Second, rather than contribute to the “political stability” the Arroyo regime has been blathering about for the last two years, they actually worsen mass resentment and encourage rebellion. The killing of members of party-list groups like Bayan Muna, for example, validates the armed Left’s thesis that only the use of force, rather than participation in government, can make reforms possible.
From the standpoint of business groups, the killings thus compromise both the short-term and long-term stability of the country. They worsen security problems, and make doing business even more problematic than it already is. These are lessons that should by now be well learned, given the country’s martial law experience.
But the Arroyo regime and its agencies seem to be especially unteachable. Their reactions to the JFC statement were as clueless as they were predictable. Press Secretary Ignacio Bunye and the Philippine National Police chorused that the killings had been exaggerated by human rights groups to discredit the Arroyo regime. Expect other agencies like the Department of Justice to do the same.
Bunye described the supposed exaggeration as part of “an insidious plot,” while PNP Director General Oscar Calderon said the numbers were “being manipulated,” and declared that the over 700 killings recorded by the human rights group Karapatan were not all political killings.
PNP Deputy Director Avelino Razon said these “non-political” killings occurred during military-New People’s Army encounters, or were the result of an internal NPA purge. The sole source of these claims isn’t exactly as unimpeachable as Mrs. Gloria Macapagal Arroyo. That’s the AFP, which is known to list as battle casualties students doing research, farmers tending their crops, and women and children asleep in their homes.
But the PNP also claims that 21 killings of journalists have been solved–according to the PNP definition of “solved,” which means identifying a suspect and filing a court case. The National Union of Journalists of the Philippines–and everyone else, for that matter–define “solved” to mean that suspects have been tried and convicted. But Razon said that was erroneous, because that’s not the way the PNP defines it, meaning it’s the PNP, rather than Webster, that decides what such common words as “solved” means.

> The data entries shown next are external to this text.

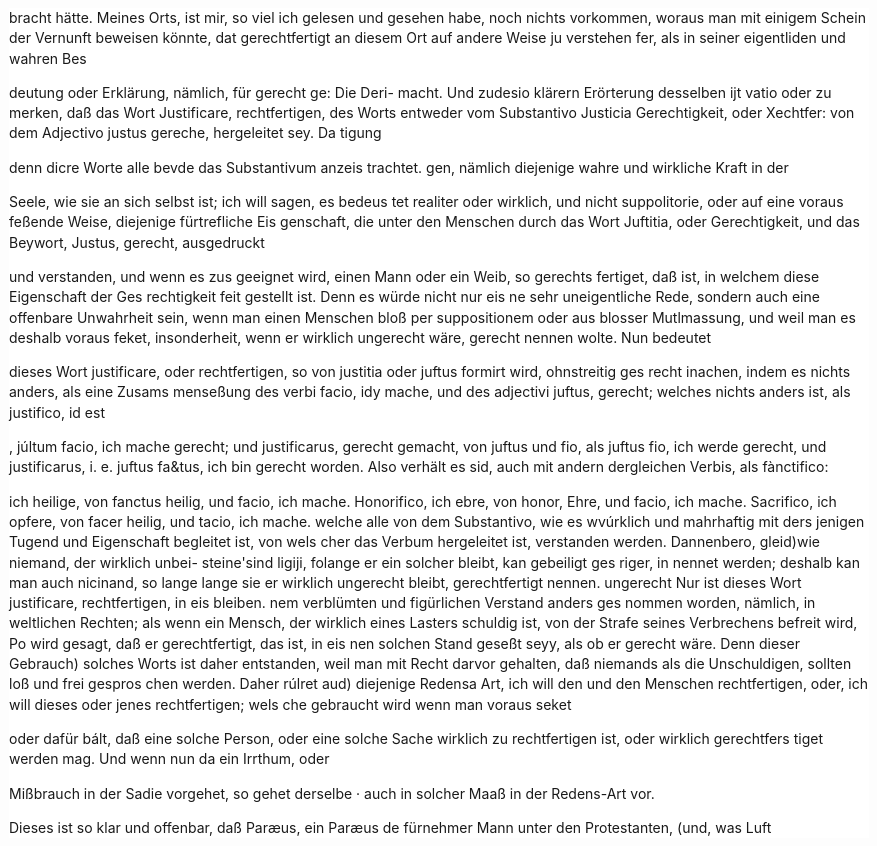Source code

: 


bracht hätte. Meines Orts, ist mir, so viel ich gelesen und gesehen habe, noch nichts vorkommen, woraus man mit einigem Schein der Vernunft beweisen könnte, dat gerechtfertigt an diesem Ort auf andere Weise ju verstehen fer, als in seiner eigentliden und wahren Bes

deutung oder Erklärung, nämlich, für gerecht ge: Die Deri- macht. Und zudesio klärern Erörterung desselben ijt vatio oder zu merken, daß das Wort Justificare, rechtfertigen, des Worts entweder vom Substantivo Justicia Gerechtigkeit, oder Xechtfer: von dem Adjectivo justus gereche, hergeleitet sey. Da tigung

denn dicre Worte alle bevde das Substantivum anzeis trachtet. gen, nämlich diejenige wahre und wirkliche Kraft in der

Seele, wie sie an sich selbst ist; ich will sagen, es bedeus tet realiter oder wirklich, und nicht suppolitorie, oder auf eine voraus feßende Weise, diejenige fürtrefliche Eis genschaft, die unter den Menschen durch das Wort Juftitia, oder Gerechtigkeit, und das Beywort, Justus, gerecht, ausgedruckt

und verstanden, und wenn es zus geeignet wird, einen Mann oder ein Weib, so gerechts fertiget, daß ist, in welchem diese Eigenschaft der Ges rechtigkeit feit gestellt ist. Denn es würde nicht nur eis ne sehr uneigentliche Rede, sondern auch eine offenbare Unwahrheit sein, wenn man einen Menschen bloß per suppositionem oder aus blosser Mutlmassung, und weil man es deshalb voraus feket, insonderheit, wenn er wirklich ungerecht wäre, gerecht nennen wolte. Nun bedeutet

dieses Wort justificare, oder rechtfertigen, so von justitia oder juftus formirt wird, ohnstreitig ges recht inachen, indem es nichts anders, als eine Zusams menseßung des verbi facio, idy mache, und des adjectivi juftus, gerecht; welches nichts anders ist, als justifico, id est

, júltum facio, ich mache gerecht; und justificarus, gerecht gemacht, von juftus und fio, als juftus fio, ich werde gerecht, und justificarus, i. e. juftus fa&tus, ich bin gerecht worden. Also verhält es sid, auch mit andern dergleichen Verbis, als fànctifico:


ich heilige, von fanctus heilig, und facio, ich mache. Honorifico, ich ebre, von honor, Ehre, und facio, ich mache. Sacrifico, ich opfere, von facer heilig, und tacio, ich mache. welche alle von dem Substantivo, wie es wvúrklich und mahrhaftig mit ders jenigen Tugend und Eigenschaft begleitet ist, von wels cher das Verbum hergeleitet ist, verstanden werden. Dannenbero, gleid)wie niemand, der wirklich unbei- steine'sind ligiji, folange er ein solcher bleibt, kan gebeiligt ges riger, in nennet werden; deshalb kan man auch nicinand, so lange lange sie er wirklich ungerecht bleibt, gerechtfertigt nennen. ungerecht Nur ist dieses Wort justificare, rechtfertigen, in eis bleiben. nem verblümten und figürlichen Verstand anders ges nommen worden, nämlich, in weltlichen Rechten; als wenn ein Mensch, der wirklich eines Lasters schuldig ist, von der Strafe seines Verbrechens  befreit wird, Po wird gesagt, daß er gerechtfertigt, das ist, in eis nen solchen Stand geseßt seyy, als ob er gerecht wäre. Denn dieser Gebrauch) solches Worts ist daher entstanden, weil man mit Recht darvor gehalten, daß niemands als die Unschuldigen, sollten loß und frei gespros chen werden. Daher rúlret aud) diejenige Redensa Art, ich will den und den Menschen rechtfertigen, oder, ich will dieses oder jenes rechtfertigen; wels che gebraucht wird wenn man voraus seket

oder dafür bált, daß eine solche Person, oder eine solche Sache wirklich zu rechtfertigen ist, oder wirklich gerechtfers tiget werden mag. Und wenn nun da ein Irrthum, oder

Mißbrauch in der Sadie vorgehet, so gehet derselbe · auch in solcher Maaß in der Redens-Art vor.

Dieses ist so klar und offenbar, daß Paræus, ein Paræus de fürnehmer Mann unter den Protestanten, (und, was Luft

The PNP also decides who are journalists. The PNP dismisses as non-journalists those killed who were not accredited with any media organization, which is why its list of murdered journalists since 2001–26–is shorter than NUJP’s 46.
But NUJP knows–it ought to, since it is the biggest organization of journalists in the Philippines–that what makes a journalist is not affiliation with any media organization, but performing as a journalist. Many people do free lance journalism work in the communities, which means they report for various media organizations while not being affiliated with one. That makes them journalists–and even more so when they’re killed for what they reported or commented on via the media.
But the PNP insists on its own definitions–of “solved,” of “journalists” and even of “political killings.” These definitions are totally convenient for the PNP and the regime it serves. For example, in at least one instance, the PNP considered a killing solved once a suspect had been identified. The suspect turned out to be the usual fall guy, on whom the local police was trying to pin the murder to divert suspicion from the real killer, who was a policeman.
This happened in the 2003 killing of Pagadian City journalist Edgar Damalerio, in whose murder the police named a local thug who was not in Pagadian when Damalerio was killed. Only the efforts of media advocacy and journalists’ groups like the Center for Media Freedom and Responsibility (CMFR) and the NUJP led to the identification, arrest, trial and conviction of the policeman-killer.
Do the Arroyo regime and its agencies really believe that the various international groups that have taken note of the killings and demanded that they stop are as naïve and ignorant of the facts as they think? Apparently they do. That makes them clueless as to the seriousness with which the killings are viewed worldwide.